• **Ausgelesener Text**
Großartig auch die Schilderungen der “fünf Millionen Ehekräche” mit seiner Frau, mit der er immer noch zusammen ist – etwa als sie ihn in einem Pariser Restaurant anherrscht, nur weil er harmlos die adrette Empfangsdame anschaut: “Von wegen gucken! Gucken bin ich ja von dir gewohnt, aber Ausziehen ist etwas ganz anderes!” Alles so laut, dass jeder merkt, der da so durchs Lokal dackelt, hat gerade einen “Anschiss kassiert”. Tröstlich, hinterher haben sie sich mit Champagner versöhnt.
Übrigens: Ich habe mit ihm sein Buch gegen meine schlank machende “Heimatküche für Diabetiker” getauscht, beide kosten 20 Euro. Hoffentlich purzeln ihm schon beim Lesen die Pfunde.

• **Erfasste Angaben**
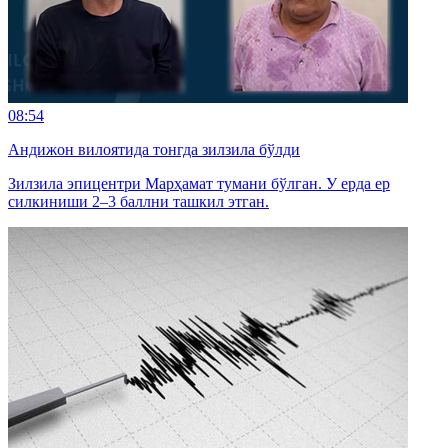
08:54
Андижон вилоятида тонгда зилзила бўлди
Зилзила эпицентри Марҳамат тумани бўлган. У ерда ер
силкиниши 2–3 баллни ташкил этган.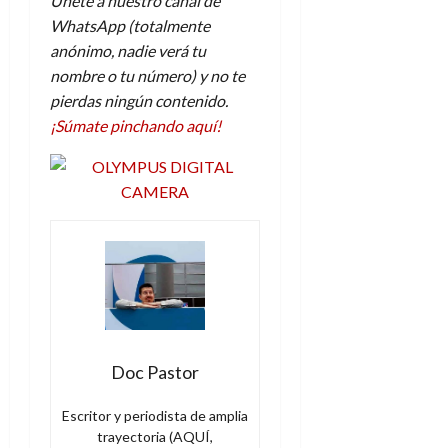
Únete a nuestro canal de
WhatsApp (totalmente
anónimo, nadie verá tu
nombre o tu número) y no te
pierdas ningún contenido.
¡Súmate pinchando aquí!
Doc Pastor
Escritor y periodista de amplia
trayectoria (AQUÍ,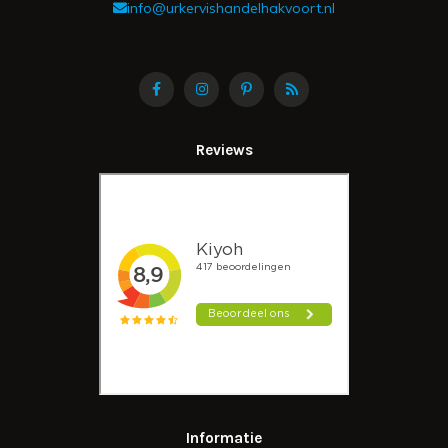
info@urkervishandelhakvoort.nl
Reviews
Informatie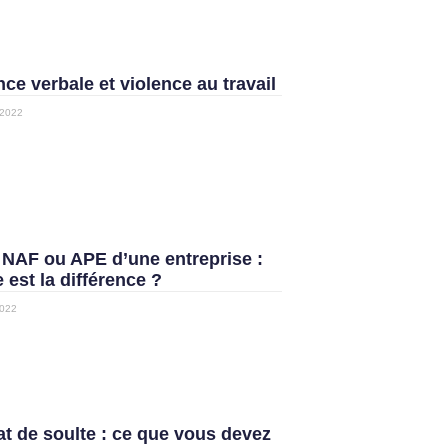
nce verbale et violence au travail
2022
NAF ou APE d’une entreprise :
e est la différence ?
022
t de soulte : ce que vous devez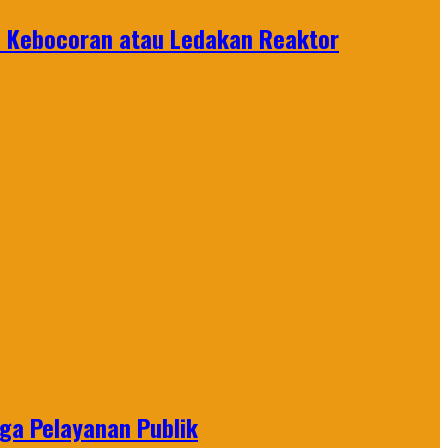
i Kebocoran atau Ledakan Reaktor
gga Pelayanan Publik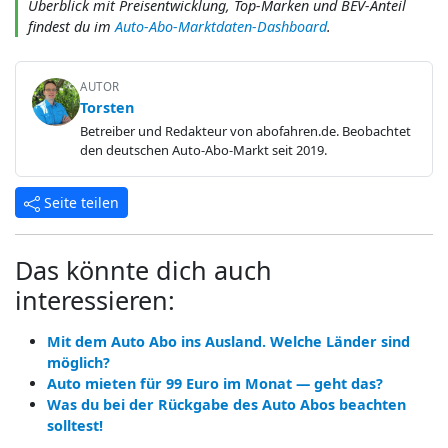
Überblick mit Preisentwicklung, Top-Marken und BEV-Anteil
findest du im
Auto-Abo-Marktdaten-Dashboard
.
AUTOR
Torsten
Betreiber und Redakteur von abofahren.de. Beobachtet
den deutschen Auto-Abo-Markt seit 2019.
Seite teilen
Das könnte dich auch
interessieren:
Mit dem Auto Abo ins Ausland. Welche Länder sind
möglich?
Auto mieten für 99 Euro im Monat — geht das?
Was du bei der Rückgabe des Auto Abos beachten
solltest!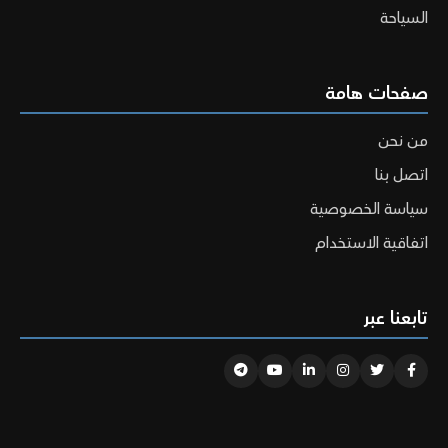
السياحة
صفحات هامة
من نحن
اتصل بنا
سياسة الخصوصية
اتفاقية الاستخدام
تابعنا عبر
Telegram
Youtube
Linkedin
Instagram
Twitter
Facebook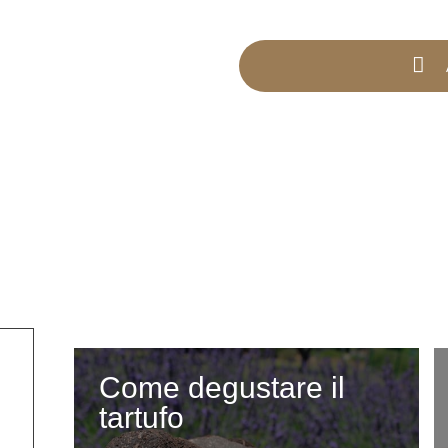
Come degustare il
tartufo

• **Aufgabe**
Bearbeite den ausgelesenen Text, beginnend mit "Übrigens: Ich habe" und weiter bis einschließlich "Lesen die Pfunde.". Gib diesen Teil wieder und setze dabei "Kilos" an die Stelle von "Pfunde". Das Material stammt aus einer anderen Quelle.

• **Ergebnis**
Übrigens: Ich habe mit ihm sein Buch gegen meine schlank machende “Heimatküche für Diabetiker” getauscht, beide kosten 20 Euro. Hoffentlich purzeln ihm schon beim Lesen die Kilos.